▶ _ACTIVITY_: Among the entries below, find every line that has "posedge" and pull it out.

▶ _THE RECORDS_:
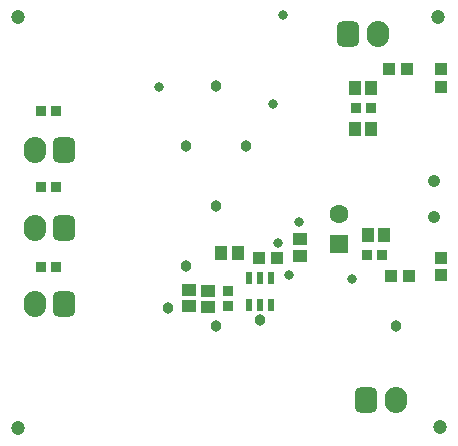
<source format=gbs>
G04*
G04 #@! TF.GenerationSoftware,Altium Limited,Altium Designer,22.9.1 (49)*
G04*
G04 Layer_Color=16711935*
%FSLAX44Y44*%
%MOMM*%
G71*
G04*
G04 #@! TF.SameCoordinates,C8543A43-BB23-4CB5-9DBE-1C6E9BA76EC2*
G04*
G04*
G04 #@! TF.FilePolarity,Negative*
G04*
G01*
G75*
%ADD35R,1.1524X1.0524*%
%ADD37R,1.0524X1.1524*%
%ADD41R,1.0032X1.0032*%
%ADD43R,1.1032X1.2532*%
%ADD45R,1.0532X1.0532*%
%ADD46C,1.2032*%
G04:AMPARAMS|DCode=47|XSize=1.9032mm|YSize=2.2032mm|CornerRadius=0.5266mm|HoleSize=0mm|Usage=FLASHONLY|Rotation=0.000|XOffset=0mm|YOffset=0mm|HoleType=Round|Shape=RoundedRectangle|*
%AMROUNDEDRECTD47*
21,1,1.9032,1.1500,0,0,0.0*
21,1,0.8500,2.2032,0,0,0.0*
1,1,1.0532,0.4250,-0.5750*
1,1,1.0532,-0.4250,-0.5750*
1,1,1.0532,-0.4250,0.5750*
1,1,1.0532,0.4250,0.5750*
%
%ADD47ROUNDEDRECTD47*%
%ADD48O,1.9032X2.2032*%
%ADD49C,1.6032*%
%ADD50R,1.6032X1.6032*%
%ADD51C,1.0532*%
%ADD52C,0.9652*%
%ADD53C,0.8032*%
%ADD65R,0.8552X0.8121*%
%ADD66R,0.8121X0.8552*%
%ADD70R,0.5532X1.0532*%
%ADD71R,1.2532X1.1032*%
D35*
X175000Y117000D02*
D03*
Y130500D02*
D03*
X158500Y117750D02*
D03*
Y131250D02*
D03*
D37*
X299250Y267500D02*
D03*
X312750D02*
D03*
X310000Y177750D02*
D03*
X323500D02*
D03*
X299000Y302250D02*
D03*
X312500D02*
D03*
D41*
X371750Y303250D02*
D03*
Y318250D02*
D03*
X372500Y143500D02*
D03*
Y158500D02*
D03*
D43*
X200250Y162000D02*
D03*
X186250D02*
D03*
D45*
X345000Y143250D02*
D03*
X329500D02*
D03*
X217750Y158250D02*
D03*
X233250D02*
D03*
X328250Y317750D02*
D03*
X343750D02*
D03*
D46*
X14000Y362000D02*
D03*
X370000D02*
D03*
X371000Y15000D02*
D03*
X14000Y14000D02*
D03*
D47*
X293750Y347750D02*
D03*
X309000Y38000D02*
D03*
X53000Y119000D02*
D03*
Y183750D02*
D03*
Y249500D02*
D03*
D48*
X318750Y347750D02*
D03*
X334000Y38000D02*
D03*
X28000Y119000D02*
D03*
Y183750D02*
D03*
Y249500D02*
D03*
D49*
X285500Y195650D02*
D03*
D50*
Y170250D02*
D03*
D51*
X366500Y223250D02*
D03*
Y193250D02*
D03*
D52*
X334000Y100800D02*
D03*
X207000Y253200D02*
D03*
X181600Y304000D02*
D03*
X156200Y253200D02*
D03*
X181600Y202400D02*
D03*
X156200Y151600D02*
D03*
X181600Y100800D02*
D03*
X141000Y116000D02*
D03*
X219000Y105250D02*
D03*
D53*
X229750Y288750D02*
D03*
X243092Y143380D02*
D03*
X238750Y363500D02*
D03*
X133750Y303250D02*
D03*
X251500Y188840D02*
D03*
X233750Y171000D02*
D03*
X297005Y140750D02*
D03*
D65*
X322005Y160500D02*
D03*
X309495D02*
D03*
X33740Y283000D02*
D03*
X46250D02*
D03*
X33740Y218250D02*
D03*
X46250D02*
D03*
X33740Y150500D02*
D03*
X46250D02*
D03*
X312760Y285250D02*
D03*
X300250D02*
D03*
D66*
X191500Y130005D02*
D03*
Y117495D02*
D03*
D70*
X228500Y141000D02*
D03*
X219000D02*
D03*
X209500D02*
D03*
Y118500D02*
D03*
X219000D02*
D03*
X228500D02*
D03*
D71*
X252500Y174000D02*
D03*
Y160000D02*
D03*
M02*

</source>
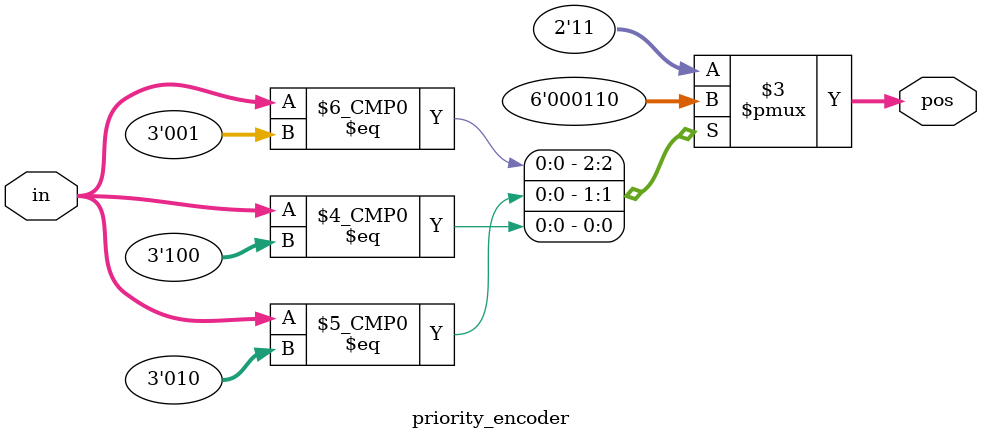
<source format=v>
module priority_encoder( 
input [2:0] in,
output reg [1:0] pos ); 
// When sel=1, assign b to out
always @(in) begin
case (in)
3'b001: pos = 2'b00;
3'b010: pos = 2'b01;
3'b100: pos = 2'b10;
default: pos = 2'b11;
endcase
end
endmodule

</source>
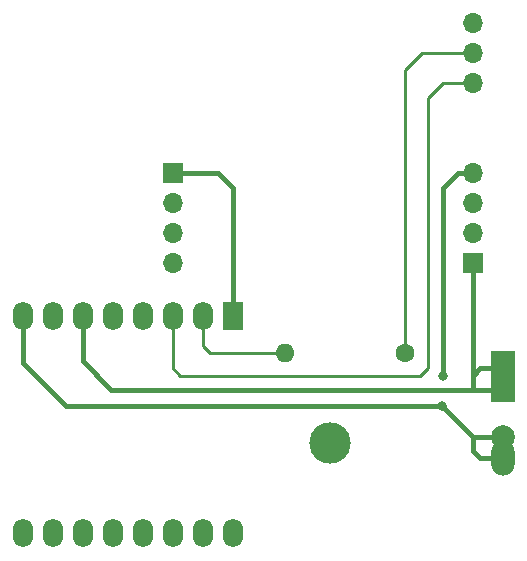
<source format=gtl>
G04 #@! TF.GenerationSoftware,KiCad,Pcbnew,8.0.2*
G04 #@! TF.CreationDate,2024-05-19T16:48:41+02:00*
G04 #@! TF.ProjectId,BulkyModem Module Audio,42756c6b-794d-46f6-9465-6d204d6f6475,rev?*
G04 #@! TF.SameCoordinates,Original*
G04 #@! TF.FileFunction,Copper,L1,Top*
G04 #@! TF.FilePolarity,Positive*
%FSLAX46Y46*%
G04 Gerber Fmt 4.6, Leading zero omitted, Abs format (unit mm)*
G04 Created by KiCad (PCBNEW 8.0.2) date 2024-05-19 16:48:41*
%MOMM*%
%LPD*%
G01*
G04 APERTURE LIST*
G04 #@! TA.AperFunction,ComponentPad*
%ADD10C,3.500000*%
G04 #@! TD*
G04 #@! TA.AperFunction,ComponentPad*
%ADD11R,1.700000X2.400000*%
G04 #@! TD*
G04 #@! TA.AperFunction,ComponentPad*
%ADD12O,1.700000X2.400000*%
G04 #@! TD*
G04 #@! TA.AperFunction,ComponentPad*
%ADD13R,1.700000X1.700000*%
G04 #@! TD*
G04 #@! TA.AperFunction,ComponentPad*
%ADD14O,1.700000X1.700000*%
G04 #@! TD*
G04 #@! TA.AperFunction,ComponentPad*
%ADD15R,2.000000X3.000000*%
G04 #@! TD*
G04 #@! TA.AperFunction,ComponentPad*
%ADD16R,2.000000X2.000000*%
G04 #@! TD*
G04 #@! TA.AperFunction,ComponentPad*
%ADD17C,2.000000*%
G04 #@! TD*
G04 #@! TA.AperFunction,ComponentPad*
%ADD18O,2.000000X3.000000*%
G04 #@! TD*
G04 #@! TA.AperFunction,ComponentPad*
%ADD19C,1.600000*%
G04 #@! TD*
G04 #@! TA.AperFunction,ComponentPad*
%ADD20O,1.600000X1.600000*%
G04 #@! TD*
G04 #@! TA.AperFunction,ViaPad*
%ADD21C,0.800000*%
G04 #@! TD*
G04 #@! TA.AperFunction,Conductor*
%ADD22C,0.381000*%
G04 #@! TD*
G04 #@! TA.AperFunction,Conductor*
%ADD23C,0.250000*%
G04 #@! TD*
G04 APERTURE END LIST*
D10*
X148710000Y-115864000D03*
D11*
X140455000Y-105069000D03*
D12*
X137915000Y-105069000D03*
X135375000Y-105069000D03*
X132835000Y-105069000D03*
X130295000Y-105069000D03*
X127755000Y-105069000D03*
X125215000Y-105069000D03*
X122675000Y-105069000D03*
X122675000Y-123484000D03*
X125215000Y-123484000D03*
X127755000Y-123484000D03*
X130295000Y-123484000D03*
X132835000Y-123484000D03*
X135375000Y-123484000D03*
X137915000Y-123484000D03*
X140455000Y-123484000D03*
D13*
X135375000Y-93004000D03*
D14*
X135375000Y-95544000D03*
X135375000Y-98084000D03*
X135375000Y-100624000D03*
X160775000Y-85384000D03*
X160775000Y-82844000D03*
X160775000Y-80304000D03*
D13*
X160775000Y-100624000D03*
D14*
X160775000Y-98084000D03*
X160775000Y-95544000D03*
X160775000Y-93004000D03*
D15*
X163315000Y-109514000D03*
D16*
X163315000Y-111324000D03*
D17*
X163315000Y-115304000D03*
D18*
X163315000Y-117114000D03*
D19*
X155060000Y-108244000D03*
D20*
X144900000Y-108244000D03*
D21*
X158235000Y-110149000D03*
X158197500Y-112726500D03*
D22*
X158160000Y-112689000D02*
X160775000Y-115304000D01*
X126335000Y-112689000D02*
X158160000Y-112689000D01*
X122675000Y-105069000D02*
X122675000Y-109029000D01*
X122675000Y-109029000D02*
X126335000Y-112689000D01*
X140455000Y-94274000D02*
X140455000Y-105069000D01*
X139185000Y-93004000D02*
X140455000Y-94274000D01*
X135375000Y-93004000D02*
X139185000Y-93004000D01*
D23*
X156965000Y-86654000D02*
X158235000Y-85384000D01*
X135375000Y-105069000D02*
X135375000Y-109514000D01*
X158235000Y-85384000D02*
X160775000Y-85384000D01*
X156330000Y-110149000D02*
X156965000Y-109514000D01*
X135375000Y-109514000D02*
X136010000Y-110149000D01*
X156965000Y-109514000D02*
X156965000Y-86654000D01*
X136010000Y-110149000D02*
X156330000Y-110149000D01*
D22*
X160775000Y-111324000D02*
X160775000Y-110149000D01*
X127755000Y-105069000D02*
X127755000Y-108879000D01*
X156330000Y-111324000D02*
X160775000Y-111324000D01*
X160775000Y-110149000D02*
X160775000Y-100624000D01*
X130200000Y-111324000D02*
X156330000Y-111324000D01*
X161410000Y-109514000D02*
X163315000Y-109514000D01*
X127755000Y-108879000D02*
X130200000Y-111324000D01*
X160775000Y-110149000D02*
X161410000Y-109514000D01*
X160775000Y-111324000D02*
X163315000Y-111324000D01*
D23*
X137915000Y-105069000D02*
X137915000Y-107609000D01*
X137915000Y-107609000D02*
X138550000Y-108244000D01*
X138550000Y-108244000D02*
X144900000Y-108244000D01*
D22*
X158235000Y-94274000D02*
X159505000Y-93004000D01*
X160775000Y-115304000D02*
X160775000Y-116499000D01*
X158235000Y-110149000D02*
X158235000Y-94274000D01*
X160775000Y-116499000D02*
X161390000Y-117114000D01*
X159505000Y-93004000D02*
X160775000Y-93004000D01*
X160775000Y-115304000D02*
X163315000Y-115304000D01*
X161390000Y-117114000D02*
X163315000Y-117114000D01*
D23*
X156457000Y-82844000D02*
X160775000Y-82844000D01*
X155060000Y-84241000D02*
X156457000Y-82844000D01*
X155060000Y-108244000D02*
X155060000Y-84241000D01*
M02*

</source>
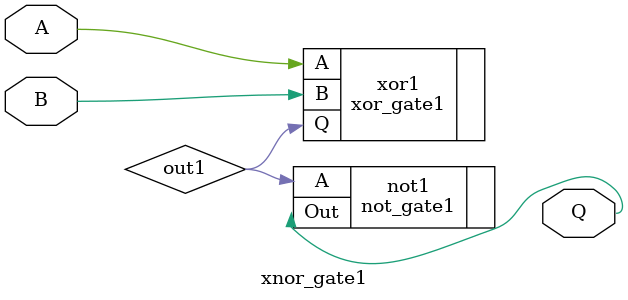
<source format=v>
`timescale 1ns / 1ps


module xnor_gate1(
    input A,
    input B,
    output Q
    );
    
    wire out1;
    
    xor_gate1 xor1(
        .A(A),
        .B(B),
        .Q(out1)
    );
    not_gate1 not1(
        .A(out1),
        .Out(Q)
    );
endmodule

</source>
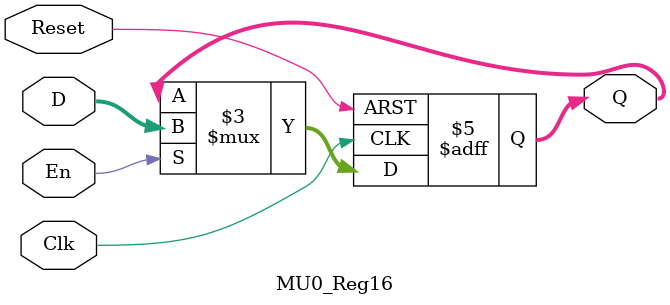
<source format=v>

`timescale 1ns/100ps

// for simulation purposes, do not delete
`default_nettype none

// module definition

module MU0_Reg16 (
input  wire        Clk, 
input  wire        Reset,     
input  wire        En, 
input  wire [15:0] D, 
output reg  [15:0] Q
 );

// behavioural code - clock driven

always @ (posedge Clk or posedge Reset)
if (Reset)
Q <= 16'h0000;  // Reset Q to 16'h0000
else if (En)
Q <= D;         // Load D into Q when En is high
else
Q <= Q;         // Hold Q value when En is low

endmodule  

// for simulation purposes, do not delete
`default_nettype wire

</source>
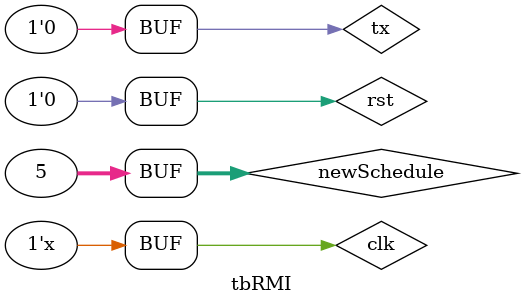
<source format=v>
/*
  Name : Rakotojaona Nambinina
  email : Andrianoelisoa.rakotojaona@gmail.com
  Description : Test bench of RMI
*/
`timescale 1ns / 1ps
module tbRMI(

    );
    
      // input port
  reg clk; 
  reg rst; 
  reg tx; 
  reg [31:0] newSchedule;
  // output port
  // BRAM1 
  wire  wrEn1;
  wire  [31:0] wrAdd1;
  wire  [31:0] wrData1;
  // BRAM2 
  wire  wrEn2; 
  wire  [31:0] wrAdd2;
  wire  [31:0] wrData2;
  // sel memory after 1 clock cycle 
  wire selMem;
    
    
     RMI UUT(
           clk,
           rst,
           tx, 
           newSchedule,
           // BRAM 1 
           wrEn1,
           wrAdd1,
           wrData1,
           // BRAM 2 
           wrEn2, 
           wrAdd2, 
           wrData2, 
           // sel Memory 
           selMem
           );
  initial
    begin
      clk =0; 
      rst =1;
      tx =0;
      newSchedule = 32'd5;
      #10 
      rst=0;
      #40 
      tx = 1;
      #200 
      tx = 0;
    end
    
  always 
    begin
      #5 clk = !clk;
    end 

endmodule

</source>
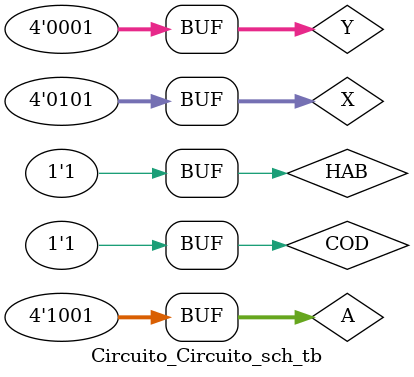
<source format=v>

`timescale 1ns / 1ps

module Circuito_Circuito_sch_tb();

// Inputs
   reg HAB;
   reg COD;
   reg [3:0] A;
   reg [3:0] X;
   reg [3:0] Y;

// Output
   wire [3:0] B;
   wire [3:0] C;
   wire Cout0;
   wire Cout1;

// Bidirs

// Instantiate the UUT
   Circuito UUT (
		.HAB(HAB), 
		.COD(COD), 
		.A(A), 
		.X(X), 
		.Y(Y), 
		.B(B), 
		.C(C), 
		.Cout0(Cout0), 
		.Cout1(Cout1)
   );
// Initialize Inputs
   `ifdef auto_init       
		 initial begin
		HAB = 0;
		COD = 0;
		A = 4'b0000;
		X = 4'b0101;
		Y = 4'b0001;
   `endif
	
		
	initial
	begin
				
		X = 4'b0101;
		Y = 4'b0001;
		HAB = 0;
		COD = 0;
		A = 4'b0000;
		
		#25
				
		A = 4'b0001;
		
		#25
		
		A = 4'b0010;
		
		#25
		
		A = 4'b0011;
		
		#25
		
		A = 4'b0100;
		
		#25
		
		A = 4'b0101;
		
		#25
		
		A = 4'b0110;
		
		#25
		
		A = 4'b0111;
		
		#25
		
		A = 4'b1000;
		
		#25
		
		A = 4'b1001;
		
		#25
		
		HAB = 0;
		COD = 1;
		A = 4'b0000;
		
		#25
		
		A = 4'b0001;
		
		#25
		
		A = 4'b0010;
		
		#25
		
		A = 4'b0011;
		
		#25
		
		A = 4'b0100;
		
		#25
		
		A = 4'b0101;
		
		#25
		
		A = 4'b0110;
		
		#25
		
		A = 4'b0111;
		
		#25
		
		A = 4'b1000;
		
		#25
		
		A = 4'b1001;
		
		#25
		
		HAB = 1;
		COD = 0;
		A = 4'b0000;
		
		#25
		
		A = 4'b0001;
		
		#25
		
		A = 4'b0010;
		
		#25
		
		A = 4'b0011;
		
		#25
		
		A = 4'b0100;
		
		#25
		
		A = 4'b0101;
		
		#25
		
		A = 4'b0110;
		
		#25
		
		A = 4'b0111;
		
		#25
		
		A = 4'b1000;
		
		#25
		
		A = 4'b1001;
		
		#25
		
		HAB = 1;
		COD = 1;
		A = 4'b0000;
		
		#25
		
		A = 4'b0001;
		
		#25
		
		A = 4'b0010;
		
		#25
		
		A = 4'b0011;
		
		#25
		
		A = 4'b0100;
		
		#25
		
		A = 4'b0101;
		
		#25
		
		A = 4'b0110;
		
		#25
		
		A = 4'b0111;
		
		#25
		
		A = 4'b1000;
		
		#25
		
		A = 4'b1001;
	
	
		
	end
endmodule



</source>
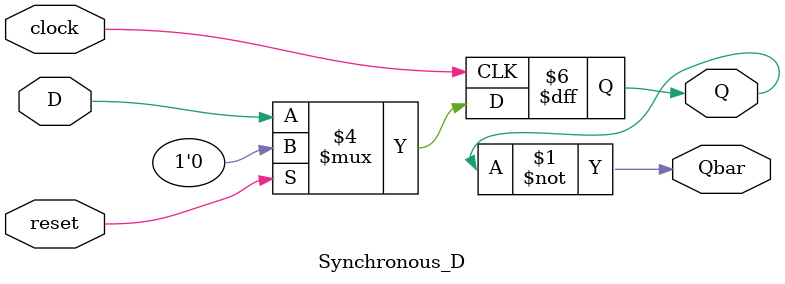
<source format=v>
`timescale 1ns / 1ps


module Synchronous_D(Q,Qbar,D,clock,reset);
    input D,clock,reset;
    output reg Q;
    output Qbar;
    assign Qbar = ~Q;
    always @(posedge clock)
    begin
    if(reset)
        Q<=0;
    else
        Q<=D;
    end
endmodule

</source>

▶ _ANSWER SECTION_:
always @ (posedge Clk or posedge Reset)
    always @(posedge clock)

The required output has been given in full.